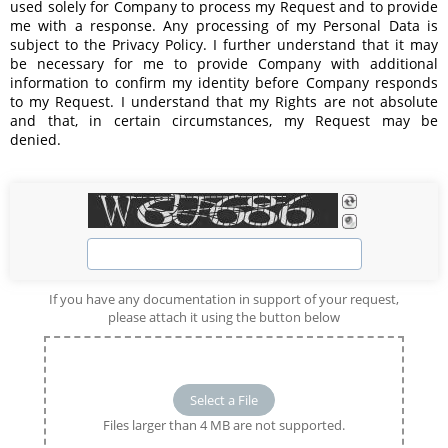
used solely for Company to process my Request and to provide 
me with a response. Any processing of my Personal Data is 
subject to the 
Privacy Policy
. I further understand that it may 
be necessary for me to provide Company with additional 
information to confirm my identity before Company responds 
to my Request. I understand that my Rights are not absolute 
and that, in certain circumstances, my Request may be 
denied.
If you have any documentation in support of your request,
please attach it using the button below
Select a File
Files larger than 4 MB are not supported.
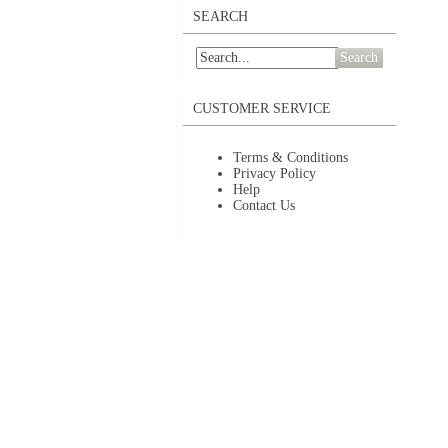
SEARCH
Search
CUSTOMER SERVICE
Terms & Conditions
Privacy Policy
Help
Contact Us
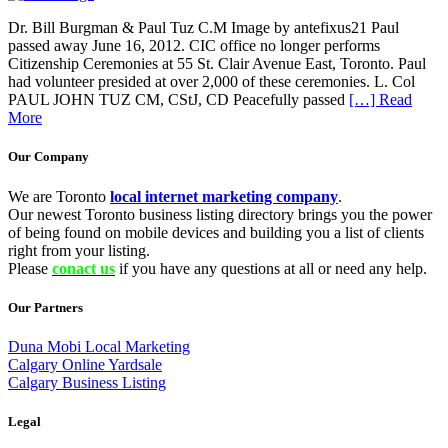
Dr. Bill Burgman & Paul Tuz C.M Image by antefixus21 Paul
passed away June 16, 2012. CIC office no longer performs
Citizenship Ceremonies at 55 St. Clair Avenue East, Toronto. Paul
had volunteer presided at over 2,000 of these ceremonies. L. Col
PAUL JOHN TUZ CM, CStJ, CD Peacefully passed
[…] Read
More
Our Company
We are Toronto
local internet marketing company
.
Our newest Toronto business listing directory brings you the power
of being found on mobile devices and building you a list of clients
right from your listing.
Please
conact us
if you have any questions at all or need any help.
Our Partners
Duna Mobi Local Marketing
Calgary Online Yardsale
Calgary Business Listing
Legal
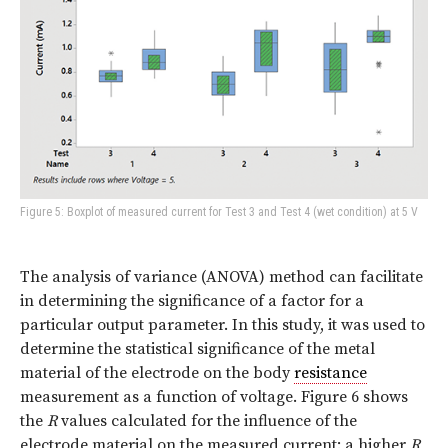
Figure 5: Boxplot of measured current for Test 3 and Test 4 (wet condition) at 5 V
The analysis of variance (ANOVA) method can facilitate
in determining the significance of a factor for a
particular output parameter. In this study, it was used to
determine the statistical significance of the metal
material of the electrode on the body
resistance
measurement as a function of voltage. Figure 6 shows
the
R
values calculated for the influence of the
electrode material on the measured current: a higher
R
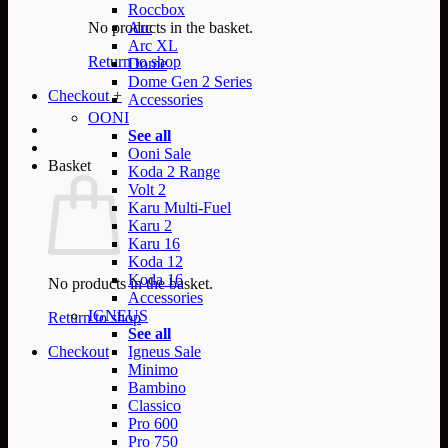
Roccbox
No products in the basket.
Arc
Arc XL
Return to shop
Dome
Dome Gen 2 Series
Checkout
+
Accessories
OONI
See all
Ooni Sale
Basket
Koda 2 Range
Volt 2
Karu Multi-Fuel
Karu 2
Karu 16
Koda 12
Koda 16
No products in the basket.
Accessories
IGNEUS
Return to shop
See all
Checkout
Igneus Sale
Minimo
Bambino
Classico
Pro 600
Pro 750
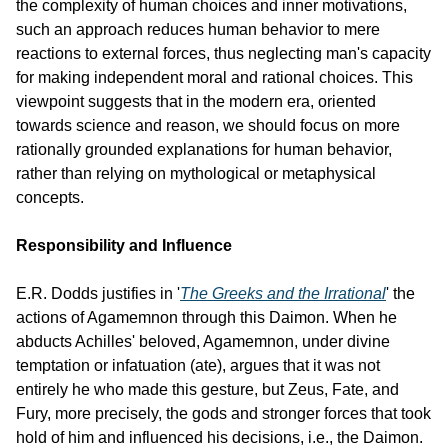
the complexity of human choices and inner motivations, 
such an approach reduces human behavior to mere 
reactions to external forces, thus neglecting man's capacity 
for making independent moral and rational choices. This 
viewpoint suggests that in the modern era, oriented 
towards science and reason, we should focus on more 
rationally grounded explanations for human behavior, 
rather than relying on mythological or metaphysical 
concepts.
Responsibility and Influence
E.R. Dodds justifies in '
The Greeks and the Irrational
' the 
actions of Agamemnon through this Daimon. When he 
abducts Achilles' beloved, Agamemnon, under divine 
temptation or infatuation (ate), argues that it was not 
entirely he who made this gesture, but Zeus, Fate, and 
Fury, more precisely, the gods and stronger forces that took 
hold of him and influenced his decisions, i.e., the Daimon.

**Required action**:
What is the number of lines in the listing that contain the string "provide"? Reply with that number alone.

**Answer to the exercise**:
2